Kolejna czarna wiadomość dla polskiej energetyki. Wiceminister klimatu i środowiska Urszula Zielińska przebywająca właśnie w Berlinie na Polsko-Niemieckim Forum Transformacji Energetycznej organizowanym przez niemieckie MSZ powiedziała, że na elektrownie atomowe będziemy musieli jeszcze poczekać, nawet dwadzieścia lat, bo do połowy lat 40. XXI wieku.

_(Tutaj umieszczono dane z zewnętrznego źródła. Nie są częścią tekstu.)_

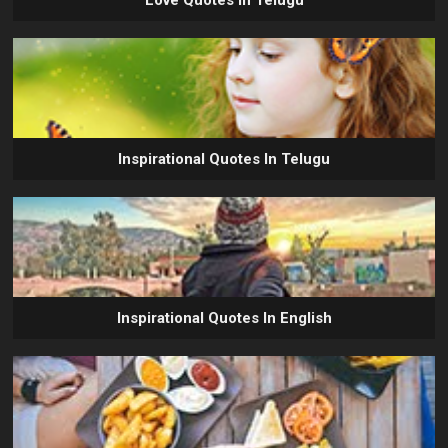
Love Quotes In Telugu
Inspirational Quotes In Telugu
Inspirational Quotes In English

W energetyce to cała epoka, ale najwyraźniej obecnemu rządowi się nie spieszy.
– !!!! Sekretarz stanu @Ula_Zielinska z @MKiS_GOV_PL powiedziala wlasnie w @AuswaertigesAmt w Berlinie, że polski atom 6-9 GW bedzie gotowy do polowy lat 2040tych. @MKiS_GOV_PL planuje na jesieni ustawe o redukcji odleglosci turbin wiatrowych z 700 do 500 metrów !!!! – poinformowała na portalu x.com dziennikarka Aleksandra Fedorska, śledząca całe wydarzenie.
!!!! Sekretarz stanu @Ula_Zielinska z @MKiS_GOV_PL powiedziala wlasnie w @AuswaertigesAmt w Berlinie, że polski atom 6-9 GW bedzie gotowy do polowy lat 2040tych. @MKiS_GOV_PL planuje na jesieni ustawe o redukcji odleglosci turbin wiatrowych z 700 do 500 metrów !!!! pic.twitter.com/LNu5VgluIS
— Aleksandra Fedorska (@a_fedorska) May 17, 2024
Przypomnijmy, że jeszcze kilka miesięcy temu planowano uruchomienie pierwszej dużej elektrowni atomowej na 2033 rok. Tydzień temu na kongresie w Katowicach z ust minister przemysłu Marzeny Czarneckiej usłyszeliśmy, że możliwa data powstania elektrowni to 2040 rok. Teraz ten okres się jeszcze wydłużył. Co to oznacza dla Polaków? 10 lat zwłoki i 10 lat wyższych rachunków za prąd.